[Begin Data provided]
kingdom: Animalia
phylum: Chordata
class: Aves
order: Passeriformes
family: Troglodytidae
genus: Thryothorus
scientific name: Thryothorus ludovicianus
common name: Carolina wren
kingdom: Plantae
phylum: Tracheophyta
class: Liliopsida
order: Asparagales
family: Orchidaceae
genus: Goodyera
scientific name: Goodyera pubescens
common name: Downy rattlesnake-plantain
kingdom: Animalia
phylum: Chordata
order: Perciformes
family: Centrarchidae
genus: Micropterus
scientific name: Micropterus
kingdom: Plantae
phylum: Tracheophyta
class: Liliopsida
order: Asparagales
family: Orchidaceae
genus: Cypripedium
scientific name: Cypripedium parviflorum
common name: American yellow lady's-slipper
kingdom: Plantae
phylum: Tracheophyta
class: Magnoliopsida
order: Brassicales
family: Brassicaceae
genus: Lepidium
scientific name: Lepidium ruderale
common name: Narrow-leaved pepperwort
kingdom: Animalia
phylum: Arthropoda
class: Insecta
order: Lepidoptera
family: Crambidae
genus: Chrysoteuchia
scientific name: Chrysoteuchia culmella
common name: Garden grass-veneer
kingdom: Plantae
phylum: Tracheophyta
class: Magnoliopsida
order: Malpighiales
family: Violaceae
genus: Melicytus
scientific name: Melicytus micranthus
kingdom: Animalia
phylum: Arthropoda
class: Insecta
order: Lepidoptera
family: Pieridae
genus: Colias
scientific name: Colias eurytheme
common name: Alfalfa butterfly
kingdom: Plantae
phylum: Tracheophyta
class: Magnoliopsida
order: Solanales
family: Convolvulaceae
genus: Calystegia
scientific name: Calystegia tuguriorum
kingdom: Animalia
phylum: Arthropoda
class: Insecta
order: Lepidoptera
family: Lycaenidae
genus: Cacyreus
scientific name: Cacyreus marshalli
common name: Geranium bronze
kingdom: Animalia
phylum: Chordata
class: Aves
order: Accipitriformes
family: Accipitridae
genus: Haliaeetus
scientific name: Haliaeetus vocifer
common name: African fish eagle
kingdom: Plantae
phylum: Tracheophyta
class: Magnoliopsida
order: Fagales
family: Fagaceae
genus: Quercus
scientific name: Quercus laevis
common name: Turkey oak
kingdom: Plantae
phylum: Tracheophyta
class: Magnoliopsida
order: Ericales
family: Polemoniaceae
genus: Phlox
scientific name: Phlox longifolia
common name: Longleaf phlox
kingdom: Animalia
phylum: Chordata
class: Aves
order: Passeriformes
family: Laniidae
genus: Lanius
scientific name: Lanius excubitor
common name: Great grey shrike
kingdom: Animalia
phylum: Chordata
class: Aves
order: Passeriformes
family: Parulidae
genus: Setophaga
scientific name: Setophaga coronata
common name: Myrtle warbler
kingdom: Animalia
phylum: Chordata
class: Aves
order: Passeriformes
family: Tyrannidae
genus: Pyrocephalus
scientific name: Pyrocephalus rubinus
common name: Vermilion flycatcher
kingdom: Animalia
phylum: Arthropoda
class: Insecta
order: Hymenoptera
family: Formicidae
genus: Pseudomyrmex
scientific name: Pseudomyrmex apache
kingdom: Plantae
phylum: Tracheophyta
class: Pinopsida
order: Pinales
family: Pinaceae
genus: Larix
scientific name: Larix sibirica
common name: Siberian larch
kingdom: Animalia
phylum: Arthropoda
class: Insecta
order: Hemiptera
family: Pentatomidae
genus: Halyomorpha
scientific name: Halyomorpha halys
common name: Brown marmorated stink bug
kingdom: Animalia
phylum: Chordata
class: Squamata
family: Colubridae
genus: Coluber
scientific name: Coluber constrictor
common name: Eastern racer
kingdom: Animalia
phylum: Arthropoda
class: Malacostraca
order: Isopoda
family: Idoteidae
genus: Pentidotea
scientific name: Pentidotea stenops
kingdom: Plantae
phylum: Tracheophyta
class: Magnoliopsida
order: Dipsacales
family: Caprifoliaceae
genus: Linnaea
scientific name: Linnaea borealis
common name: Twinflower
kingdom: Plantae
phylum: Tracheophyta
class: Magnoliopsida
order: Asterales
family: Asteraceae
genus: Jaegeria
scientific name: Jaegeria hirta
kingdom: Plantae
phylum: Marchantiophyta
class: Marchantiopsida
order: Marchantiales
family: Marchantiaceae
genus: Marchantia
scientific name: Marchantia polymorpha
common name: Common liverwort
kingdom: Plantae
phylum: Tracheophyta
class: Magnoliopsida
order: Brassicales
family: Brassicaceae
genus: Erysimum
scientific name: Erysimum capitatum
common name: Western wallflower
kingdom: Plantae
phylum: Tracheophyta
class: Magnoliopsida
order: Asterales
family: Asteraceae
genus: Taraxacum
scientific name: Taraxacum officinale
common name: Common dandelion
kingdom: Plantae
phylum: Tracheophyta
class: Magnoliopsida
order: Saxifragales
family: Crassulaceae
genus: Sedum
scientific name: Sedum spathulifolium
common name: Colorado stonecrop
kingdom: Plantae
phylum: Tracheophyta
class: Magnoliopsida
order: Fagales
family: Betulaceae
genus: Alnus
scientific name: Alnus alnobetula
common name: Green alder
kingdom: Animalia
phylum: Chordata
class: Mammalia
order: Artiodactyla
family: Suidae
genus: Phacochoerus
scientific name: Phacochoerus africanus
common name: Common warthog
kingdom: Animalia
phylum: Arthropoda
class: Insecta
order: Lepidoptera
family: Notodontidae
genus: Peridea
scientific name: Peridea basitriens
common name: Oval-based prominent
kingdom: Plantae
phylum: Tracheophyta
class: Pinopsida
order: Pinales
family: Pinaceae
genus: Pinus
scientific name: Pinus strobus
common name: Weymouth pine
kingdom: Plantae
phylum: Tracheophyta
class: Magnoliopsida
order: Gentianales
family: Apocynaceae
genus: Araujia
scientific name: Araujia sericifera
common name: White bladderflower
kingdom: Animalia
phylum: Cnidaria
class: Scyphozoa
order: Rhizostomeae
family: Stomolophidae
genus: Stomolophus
[End Data provided]
● **Description of the task**
Copy every line of the records above in the same order, with each word, letter and mark unchanged.

● **Result below**
kingdom: Animalia
phylum: Chordata
class: Aves
order: Passeriformes
family: Troglodytidae
genus: Thryothorus
scientific name: Thryothorus ludovicianus
common name: Carolina wren
kingdom: Plantae
phylum: Tracheophyta
class: Liliopsida
order: Asparagales
family: Orchidaceae
genus: Goodyera
scientific name: Goodyera pubescens
common name: Downy rattlesnake-plantain
kingdom: Animalia
phylum: Chordata
order: Perciformes
family: Centrarchidae
genus: Micropterus
scientific name: Micropterus
kingdom: Plantae
phylum: Tracheophyta
class: Liliopsida
order: Asparagales
family: Orchidaceae
genus: Cypripedium
scientific name: Cypripedium parviflorum
common name: American yellow lady's-slipper
kingdom: Plantae
phylum: Tracheophyta
class: Magnoliopsida
order: Brassicales
family: Brassicaceae
genus: Lepidium
scientific name: Lepidium ruderale
common name: Narrow-leaved pepperwort
kingdom: Animalia
phylum: Arthropoda
class: Insecta
order: Lepidoptera
family: Crambidae
genus: Chrysoteuchia
scientific name: Chrysoteuchia culmella
common name: Garden grass-veneer
kingdom: Plantae
phylum: Tracheophyta
class: Magnoliopsida
order: Malpighiales
family: Violaceae
genus: Melicytus
scientific name: Melicytus micranthus
kingdom: Animalia
phylum: Arthropoda
class: Insecta
order: Lepidoptera
family: Pieridae
genus: Colias
scientific name: Colias eurytheme
common name: Alfalfa butterfly
kingdom: Plantae
phylum: Tracheophyta
class: Magnoliopsida
order: Solanales
family: Convolvulaceae
genus: Calystegia
scientific name: Calystegia tuguriorum
kingdom: Animalia
phylum: Arthropoda
class: Insecta
order: Lepidoptera
family: Lycaenidae
genus: Cacyreus
scientific name: Cacyreus marshalli
common name: Geranium bronze
kingdom: Animalia
phylum: Chordata
class: Aves
order: Accipitriformes
family: Accipitridae
genus: Haliaeetus
scientific name: Haliaeetus vocifer
common name: African fish eagle
kingdom: Plantae
phylum: Tracheophyta
class: Magnoliopsida
order: Fagales
family: Fagaceae
genus: Quercus
scientific name: Quercus laevis
common name: Turkey oak
kingdom: Plantae
phylum: Tracheophyta
class: Magnoliopsida
order: Ericales
family: Polemoniaceae
genus: Phlox
scientific name: Phlox longifolia
common name: Longleaf phlox
kingdom: Animalia
phylum: Chordata
class: Aves
order: Passeriformes
family: Laniidae
genus: Lanius
scientific name: Lanius excubitor
common name: Great grey shrike
kingdom: Animalia
phylum: Chordata
class: Aves
order: Passeriformes
family: Parulidae
genus: Setophaga
scientific name: Setophaga coronata
common name: Myrtle warbler
kingdom: Animalia
phylum: Chordata
class: Aves
order: Passeriformes
family: Tyrannidae
genus: Pyrocephalus
scientific name: Pyrocephalus rubinus
common name: Vermilion flycatcher
kingdom: Animalia
phylum: Arthropoda
class: Insecta
order: Hymenoptera
family: Formicidae
genus: Pseudomyrmex
scientific name: Pseudomyrmex apache
kingdom: Plantae
phylum: Tracheophyta
class: Pinopsida
order: Pinales
family: Pinaceae
genus: Larix
scientific name: Larix sibirica
common name: Siberian larch
kingdom: Animalia
phylum: Arthropoda
class: Insecta
order: Hemiptera
family: Pentatomidae
genus: Halyomorpha
scientific name: Halyomorpha halys
common name: Brown marmorated stink bug
kingdom: Animalia
phylum: Chordata
class: Squamata
family: Colubridae
genus: Coluber
scientific name: Coluber constrictor
common name: Eastern racer
kingdom: Animalia
phylum: Arthropoda
class: Malacostraca
order: Isopoda
family: Idoteidae
genus: Pentidotea
scientific name: Pentidotea stenops
kingdom: Plantae
phylum: Tracheophyta
class: Magnoliopsida
order: Dipsacales
family: Caprifoliaceae
genus: Linnaea
scientific name: Linnaea borealis
common name: Twinflower
kingdom: Plantae
phylum: Tracheophyta
class: Magnoliopsida
order: Asterales
family: Asteraceae
genus: Jaegeria
scientific name: Jaegeria hirta
kingdom: Plantae
phylum: Marchantiophyta
class: Marchantiopsida
order: Marchantiales
family: Marchantiaceae
genus: Marchantia
scientific name: Marchantia polymorpha
common name: Common liverwort
kingdom: Plantae
phylum: Tracheophyta
class: Magnoliopsida
order: Brassicales
family: Brassicaceae
genus: Erysimum
scientific name: Erysimum capitatum
common name: Western wallflower
kingdom: Plantae
phylum: Tracheophyta
class: Magnoliopsida
order: Asterales
family: Asteraceae
genus: Taraxacum
scientific name: Taraxacum officinale
common name: Common dandelion
kingdom: Plantae
phylum: Tracheophyta
class: Magnoliopsida
order: Saxifragales
family: Crassulaceae
genus: Sedum
scientific name: Sedum spathulifolium
common name: Colorado stonecrop
kingdom: Plantae
phylum: Tracheophyta
class: Magnoliopsida
order: Fagales
family: Betulaceae
genus: Alnus
scientific name: Alnus alnobetula
common name: Green alder
kingdom: Animalia
phylum: Chordata
class: Mammalia
order: Artiodactyla
family: Suidae
genus: Phacochoerus
scientific name: Phacochoerus africanus
common name: Common warthog
kingdom: Animalia
phylum: Arthropoda
class: Insecta
order: Lepidoptera
family: Notodontidae
genus: Peridea
scientific name: Peridea basitriens
common name: Oval-based prominent
kingdom: Plantae
phylum: Tracheophyta
class: Pinopsida
order: Pinales
family: Pinaceae
genus: Pinus
scientific name: Pinus strobus
common name: Weymouth pine
kingdom: Plantae
phylum: Tracheophyta
class: Magnoliopsida
order: Gentianales
family: Apocynaceae
genus: Araujia
scientific name: Araujia sericifera
common name: White bladderflower
kingdom: Animalia
phylum: Cnidaria
class: Scyphozoa
order: Rhizostomeae
family: Stomolophidae
genus: Stomolophus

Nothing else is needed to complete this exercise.